▶ [TEXT EXCERPT]
Start

# How to repair a split table leg



## Joely (Jan 26, 2017)

Hi! I have a cherry dining table that has caster wheels on the legs. The center of each leg has a hole drilled into it 1 3/4" deep. The legs are 1 1/8 inch wide at their base with a 1/4" hole in the center. One of the legs is split in three places, two of which are on the seam on either side of the leg, and running up its length about 7 inches, and one in a separate area running in the same direction about 2 1/2". 

My question is, will gluing these cracks be sufficient given the use of caster wheels? I want to make sure any repair I make will be effective for many years.

I will really appreciate any advice you share!


----------



## Steve Neul (Sep 2, 2011)

The leg needs to be reglued however what is behind the problem is the bottoms of the legs are suppose to have brass caps re-enforcing the leg from the stresses from the casters. http://www.vintagehardware.com/prod..._Jk-vKTQrGKAxWvnXIoNbGl45fk0pICCSUxoCVkjw_wcB 

If the break in the wood is raw wood then use wood glue to glue it together. If it's a failed glue joint or has been repaired before then two part epoxy should be used. 

If you are not going to locate and install toe caps on the legs I would recommend gluing all the casters on with epoxy. The wood especially cherry isn't strong enough to tolerate the stresses from being rolled on casters.


----------



## Joely (Jan 26, 2017)

Thank you, this is very helpful! When we bought the casters to replace the ones that were missing for this table, I did first try to find ones with the toe caps, but I was not able to find any with the dimensions needed to fit this table. There are castor rings available that I think will fit. The description says they "serve as a ferrule to reinforce a leg around the mounting screw of a castor". Would these be adequate, or should I find someone to resize the bottom of each leg so that I can fit brass caps on?
http://www.whitechapel-ltd.com/product/LEGcr/257CAR6P.html


----------



## woodnthings (Jan 24, 2009)

*Your leg ends are not round!*



Joely said:


> Thank you, this is very helpful! When we bought the casters to replace the ones that were missing for this table, I did first try to find ones with the toe caps, but I was not able to find any with the dimensions needed to fit this table. There are castor rings available that I think will fit. The description says they "serve as a ferrule to reinforce a leg around the mounting screw of a castor". Would these be adequate, or should I find someone to resize the bottom of each leg so that I can fit brass caps on?
> http://www.whitechapel-ltd.com/product/LEGcr/257CAR6P.html


The sources I found only show either round or square end caps. :frown2:
http://www.vandykes.com/restorers-round-cup-caster/p/200526/

http://retrorenovation.com/2014/01/31/table-leg-metal-feet-ferrules-sabot/

So you are correct, if you can't find the hex or octagon shaped ones ... unlikely, you will have to file or reshape the ends to accept the round ones. :frown2::crying2:
If that is not within your skill set, you'd do best having it done. The party doing it would need to have the new caps to make a proper fit. It's not a "high skill" operation, but it must be "proper", that is just a snug fit, not sloppy. It's a file a bit as you go, fit the cap and when you reach the proper diameter it will just tap on ... gently, tedious but doable.

You may not like the looks of this suggestion but, you could wrap the wood with brass wire, neatly and evenly and then put a layer of clear epoxy over it IF you can't find the correct shape caps.


----------



## Steve Neul (Sep 2, 2011)

I tried again this morning to find caps that were octagon in shape but struck out. Apparently they are not available anymore. I think I would be inclined to not put anything on the leg. Just be careful to put air under the table when ever it's being moved.


----------



## Joely (Jan 26, 2017)

I really appreciate all the advice! I am leaning toward finding a furniture repair person and having them adjust the legs to fit those brass cups. Thanks again!


----------



## Steve Neul (Sep 2, 2011)

The only thing I didn't like about the round cups is every place where the corner of the leg was would either sit on top of the cup or stick out a little. It would be obvious to everyone it was jury rigged. Functionally it would be fine.


----------

End

▶ [RECORDS FOR PROCESSING]
Start

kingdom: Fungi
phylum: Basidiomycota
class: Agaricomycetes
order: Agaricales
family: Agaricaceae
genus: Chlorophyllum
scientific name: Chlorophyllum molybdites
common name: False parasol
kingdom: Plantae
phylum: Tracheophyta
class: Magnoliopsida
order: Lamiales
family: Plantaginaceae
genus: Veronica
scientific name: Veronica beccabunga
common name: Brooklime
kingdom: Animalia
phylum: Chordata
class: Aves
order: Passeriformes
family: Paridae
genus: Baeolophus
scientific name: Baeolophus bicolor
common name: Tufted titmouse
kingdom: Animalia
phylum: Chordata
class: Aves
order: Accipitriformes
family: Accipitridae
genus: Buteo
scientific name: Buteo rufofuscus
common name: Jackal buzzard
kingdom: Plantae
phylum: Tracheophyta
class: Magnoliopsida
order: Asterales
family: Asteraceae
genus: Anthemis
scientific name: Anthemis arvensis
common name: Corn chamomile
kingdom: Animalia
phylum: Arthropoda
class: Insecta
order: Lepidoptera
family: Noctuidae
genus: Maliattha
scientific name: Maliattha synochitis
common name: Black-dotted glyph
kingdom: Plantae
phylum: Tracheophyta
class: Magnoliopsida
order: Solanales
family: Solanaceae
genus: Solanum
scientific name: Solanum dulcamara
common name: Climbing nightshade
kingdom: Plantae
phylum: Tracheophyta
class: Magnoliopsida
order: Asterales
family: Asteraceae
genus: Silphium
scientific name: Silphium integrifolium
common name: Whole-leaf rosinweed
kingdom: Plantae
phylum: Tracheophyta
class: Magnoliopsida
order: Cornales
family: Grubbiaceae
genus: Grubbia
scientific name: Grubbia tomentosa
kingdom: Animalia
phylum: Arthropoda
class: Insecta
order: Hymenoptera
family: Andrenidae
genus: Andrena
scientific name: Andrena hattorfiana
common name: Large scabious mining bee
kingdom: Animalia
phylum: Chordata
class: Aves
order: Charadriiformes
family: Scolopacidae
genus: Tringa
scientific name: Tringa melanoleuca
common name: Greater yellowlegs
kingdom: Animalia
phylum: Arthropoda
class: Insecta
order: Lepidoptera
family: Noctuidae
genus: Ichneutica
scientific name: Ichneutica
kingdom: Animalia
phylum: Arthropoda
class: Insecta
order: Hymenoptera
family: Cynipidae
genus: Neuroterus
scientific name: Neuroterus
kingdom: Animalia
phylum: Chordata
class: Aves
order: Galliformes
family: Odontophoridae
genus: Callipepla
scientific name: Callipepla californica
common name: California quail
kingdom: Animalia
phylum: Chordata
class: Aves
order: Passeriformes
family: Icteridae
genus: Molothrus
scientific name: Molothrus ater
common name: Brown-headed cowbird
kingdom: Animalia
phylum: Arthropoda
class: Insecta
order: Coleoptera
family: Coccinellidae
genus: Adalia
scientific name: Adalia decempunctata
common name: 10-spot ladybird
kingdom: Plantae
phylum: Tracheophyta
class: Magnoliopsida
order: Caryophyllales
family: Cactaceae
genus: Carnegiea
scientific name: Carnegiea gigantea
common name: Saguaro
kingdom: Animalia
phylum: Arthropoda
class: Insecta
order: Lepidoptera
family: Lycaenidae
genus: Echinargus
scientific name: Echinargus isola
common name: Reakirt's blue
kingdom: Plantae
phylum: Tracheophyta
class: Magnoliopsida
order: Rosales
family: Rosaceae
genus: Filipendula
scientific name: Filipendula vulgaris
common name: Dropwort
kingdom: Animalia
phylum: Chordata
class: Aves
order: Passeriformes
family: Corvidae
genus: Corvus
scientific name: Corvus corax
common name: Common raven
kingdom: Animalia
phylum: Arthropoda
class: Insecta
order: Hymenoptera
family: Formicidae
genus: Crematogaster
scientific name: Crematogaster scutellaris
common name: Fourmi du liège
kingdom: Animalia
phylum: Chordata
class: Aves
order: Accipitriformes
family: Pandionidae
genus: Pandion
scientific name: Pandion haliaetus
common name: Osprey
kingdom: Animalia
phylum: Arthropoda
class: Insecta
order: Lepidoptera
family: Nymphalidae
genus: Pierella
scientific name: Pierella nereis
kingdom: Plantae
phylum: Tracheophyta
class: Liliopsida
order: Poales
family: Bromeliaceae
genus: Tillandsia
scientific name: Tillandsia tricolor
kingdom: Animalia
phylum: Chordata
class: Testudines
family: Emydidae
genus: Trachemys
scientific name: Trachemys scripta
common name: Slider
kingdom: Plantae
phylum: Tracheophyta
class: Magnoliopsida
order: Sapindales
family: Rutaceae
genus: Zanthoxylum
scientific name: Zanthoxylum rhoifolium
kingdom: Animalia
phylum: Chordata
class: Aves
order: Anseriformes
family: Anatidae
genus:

End

▶ [WRITTEN INSTRUCTION A] List every measurement Joely gives in the first post of the table-leg repair thread.
▶ [WRITTEN INSTRUCTION B] In the records, copy out the lines from the one with "genus: Corvus" up to and including the one with "common name: Osprey".

▶ [TASK OUTPUT A]
- 1 3/4" (depth of the hole drilled into the center of each leg)
- 1 1/8 inch (width of the legs at their base)
- 1/4" (the hole in the center)
- about 7 inches (length of the two splits on the seam)
- about 2 1/2" (length of the separate split)

▶ [TASK OUTPUT B]
genus: Corvus
scientific name: Corvus corax
common name: Common raven
kingdom: Animalia
phylum: Arthropoda
class: Insecta
order: Hymenoptera
family: Formicidae
genus: Crematogaster
scientific name: Crematogaster scutellaris
common name: Fourmi du liège
kingdom: Animalia
phylum: Chordata
class: Aves
order: Accipitriformes
family: Pandionidae
genus: Pandion
scientific name: Pandion haliaetus
common name: Osprey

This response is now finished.